PASSAGE PROVIDED:
- - -

One of the most interesting aspects of the excellent BBC TV series Traitors, apart from Claudia Winkleman’s eye liner, was the inability of the contestants to read each other. Time and again we witnessed them analysing their fellow ‘guests’ and getting it wrong. They repeatedly misinterpreted body language, comments and behaviour. They were in a state of high alert, they were being hyper sensitive and observant and still they came to the wrong conclusions. On numerous occasions.
It reminded me of Malcolm Gladwell’s book Talking to Strangers in which he also explores how human beings are so often so bad at judging others, particularly people we don’t know. He references history, psychology and some infamous legal cases (Amanda Knox) to illustrate how sometimes tragic misunderstandings can occur when people don’t behave as we expect them to or as we ourselves behave.

- - -

TASK BRIEF: Pick up the passage on misjudging other people where it stops, and write the next part in the same voice.

Saved data entries:

- - -

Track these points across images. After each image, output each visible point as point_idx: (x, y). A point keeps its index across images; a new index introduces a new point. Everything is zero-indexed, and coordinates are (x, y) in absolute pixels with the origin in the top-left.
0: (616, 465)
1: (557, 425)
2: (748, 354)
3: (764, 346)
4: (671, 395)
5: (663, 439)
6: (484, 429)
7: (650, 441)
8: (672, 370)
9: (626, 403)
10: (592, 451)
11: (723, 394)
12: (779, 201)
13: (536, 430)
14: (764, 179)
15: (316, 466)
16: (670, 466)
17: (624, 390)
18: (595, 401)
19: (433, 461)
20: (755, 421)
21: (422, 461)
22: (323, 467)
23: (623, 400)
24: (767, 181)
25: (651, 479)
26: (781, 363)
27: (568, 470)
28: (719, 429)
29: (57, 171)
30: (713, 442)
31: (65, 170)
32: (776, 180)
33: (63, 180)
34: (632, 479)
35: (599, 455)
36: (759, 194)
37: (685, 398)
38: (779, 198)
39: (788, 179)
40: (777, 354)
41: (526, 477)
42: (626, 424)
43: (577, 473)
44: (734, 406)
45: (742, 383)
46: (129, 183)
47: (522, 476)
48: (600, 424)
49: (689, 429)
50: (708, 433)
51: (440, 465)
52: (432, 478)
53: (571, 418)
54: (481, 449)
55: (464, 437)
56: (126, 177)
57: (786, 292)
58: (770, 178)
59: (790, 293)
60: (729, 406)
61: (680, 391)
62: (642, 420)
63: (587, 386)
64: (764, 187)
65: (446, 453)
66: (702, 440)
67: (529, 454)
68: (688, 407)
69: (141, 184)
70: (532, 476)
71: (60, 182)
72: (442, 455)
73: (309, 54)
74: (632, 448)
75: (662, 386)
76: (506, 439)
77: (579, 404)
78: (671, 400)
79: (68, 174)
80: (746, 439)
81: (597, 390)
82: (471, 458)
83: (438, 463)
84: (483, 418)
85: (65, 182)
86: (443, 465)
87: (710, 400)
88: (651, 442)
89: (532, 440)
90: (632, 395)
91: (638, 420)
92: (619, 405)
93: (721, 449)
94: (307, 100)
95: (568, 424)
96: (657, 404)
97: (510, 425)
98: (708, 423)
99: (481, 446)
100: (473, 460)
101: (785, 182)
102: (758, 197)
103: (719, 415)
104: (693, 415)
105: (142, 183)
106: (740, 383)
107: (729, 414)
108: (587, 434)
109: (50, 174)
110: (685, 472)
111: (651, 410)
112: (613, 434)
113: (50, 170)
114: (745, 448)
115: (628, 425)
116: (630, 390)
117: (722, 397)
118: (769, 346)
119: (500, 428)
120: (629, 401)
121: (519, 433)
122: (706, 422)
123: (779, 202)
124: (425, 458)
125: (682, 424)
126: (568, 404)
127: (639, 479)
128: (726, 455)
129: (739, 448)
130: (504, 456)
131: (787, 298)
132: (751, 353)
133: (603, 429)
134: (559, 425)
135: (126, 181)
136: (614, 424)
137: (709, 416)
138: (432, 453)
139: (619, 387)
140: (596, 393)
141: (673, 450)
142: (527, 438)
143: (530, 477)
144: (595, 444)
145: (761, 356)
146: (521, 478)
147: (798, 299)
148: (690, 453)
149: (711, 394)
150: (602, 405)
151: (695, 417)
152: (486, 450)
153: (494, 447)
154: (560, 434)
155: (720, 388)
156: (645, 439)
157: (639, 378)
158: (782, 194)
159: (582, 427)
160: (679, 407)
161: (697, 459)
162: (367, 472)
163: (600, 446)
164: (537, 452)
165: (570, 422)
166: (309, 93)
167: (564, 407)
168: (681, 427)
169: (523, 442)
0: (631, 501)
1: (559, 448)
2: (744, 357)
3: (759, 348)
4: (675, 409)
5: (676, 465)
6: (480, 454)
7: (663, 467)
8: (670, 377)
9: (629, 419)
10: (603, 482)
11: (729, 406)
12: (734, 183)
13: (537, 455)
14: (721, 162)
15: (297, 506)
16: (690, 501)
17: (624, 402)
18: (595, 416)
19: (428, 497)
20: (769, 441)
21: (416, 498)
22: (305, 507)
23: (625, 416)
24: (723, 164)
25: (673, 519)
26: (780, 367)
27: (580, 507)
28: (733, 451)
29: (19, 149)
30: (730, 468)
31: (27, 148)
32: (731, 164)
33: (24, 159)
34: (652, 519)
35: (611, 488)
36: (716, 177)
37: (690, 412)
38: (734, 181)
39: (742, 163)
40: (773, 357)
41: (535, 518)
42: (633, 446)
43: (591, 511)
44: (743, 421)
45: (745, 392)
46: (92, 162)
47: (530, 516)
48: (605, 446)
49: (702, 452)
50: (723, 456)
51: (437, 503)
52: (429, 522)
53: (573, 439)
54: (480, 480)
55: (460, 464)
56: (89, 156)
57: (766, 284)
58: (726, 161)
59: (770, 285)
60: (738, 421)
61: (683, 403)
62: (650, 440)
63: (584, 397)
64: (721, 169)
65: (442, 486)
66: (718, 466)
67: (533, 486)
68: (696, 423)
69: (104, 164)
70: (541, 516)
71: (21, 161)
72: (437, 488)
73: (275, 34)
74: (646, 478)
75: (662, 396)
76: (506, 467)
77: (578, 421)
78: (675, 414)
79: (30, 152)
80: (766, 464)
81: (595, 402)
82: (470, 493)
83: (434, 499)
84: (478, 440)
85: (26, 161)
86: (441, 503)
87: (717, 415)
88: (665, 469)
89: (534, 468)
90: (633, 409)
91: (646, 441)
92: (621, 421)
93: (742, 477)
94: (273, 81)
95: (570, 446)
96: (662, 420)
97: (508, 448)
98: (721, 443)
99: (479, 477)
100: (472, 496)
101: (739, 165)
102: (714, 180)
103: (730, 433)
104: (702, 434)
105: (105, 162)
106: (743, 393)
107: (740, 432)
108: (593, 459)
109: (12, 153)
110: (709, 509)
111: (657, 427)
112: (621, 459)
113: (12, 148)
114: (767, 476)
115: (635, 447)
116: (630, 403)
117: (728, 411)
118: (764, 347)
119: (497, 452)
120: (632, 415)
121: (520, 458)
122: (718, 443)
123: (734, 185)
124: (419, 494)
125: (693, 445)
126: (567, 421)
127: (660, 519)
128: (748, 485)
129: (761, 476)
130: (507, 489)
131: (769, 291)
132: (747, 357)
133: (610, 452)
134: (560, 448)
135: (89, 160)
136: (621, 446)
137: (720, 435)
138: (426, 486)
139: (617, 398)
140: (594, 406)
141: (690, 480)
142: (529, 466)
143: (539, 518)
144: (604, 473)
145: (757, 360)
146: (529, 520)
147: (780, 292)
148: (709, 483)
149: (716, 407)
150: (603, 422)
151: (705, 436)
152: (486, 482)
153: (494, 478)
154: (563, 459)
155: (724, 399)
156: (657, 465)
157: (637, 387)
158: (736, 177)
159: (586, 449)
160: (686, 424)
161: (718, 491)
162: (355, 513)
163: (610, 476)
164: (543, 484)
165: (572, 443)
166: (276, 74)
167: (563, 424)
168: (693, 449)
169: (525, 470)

- - -

SOLVED PROBLEM:
It’s an issue which often comes up in my training room in the context of online communication. Many people see a Teams gallery of flat, bored-looking faces and misinterpret this as disinterest in or hostility to the content. That can lead the speaker to panic and lose confidence; to increase their pace, fast forward over material or veer off-piste. They’re attempting to provoke a more reassuring non-verbal response; a facial expression which they recognise as attentive or engaged.
There are two problems here.
One – online participants experience less human connection with the speaker. There is a physical and psychological distance which means we feel (in many cases unconsciously) less obliged to demonstrate to the speaker that we’re enjoying their content. After all, they aren’t looking directly or exclusively at us, as would happen in a real-world context.
Two – people have very different types of concentrating face. Some are naturally active-listeners, others have a neutral or serious or even haughty listening demeanour.
I’ve had personal experience of this: trainees who looked bored to tears all through the session but then gave glowing feedback on the experience. Not ‘traitors’ after all! Plus, I live with two people who both have RBFs.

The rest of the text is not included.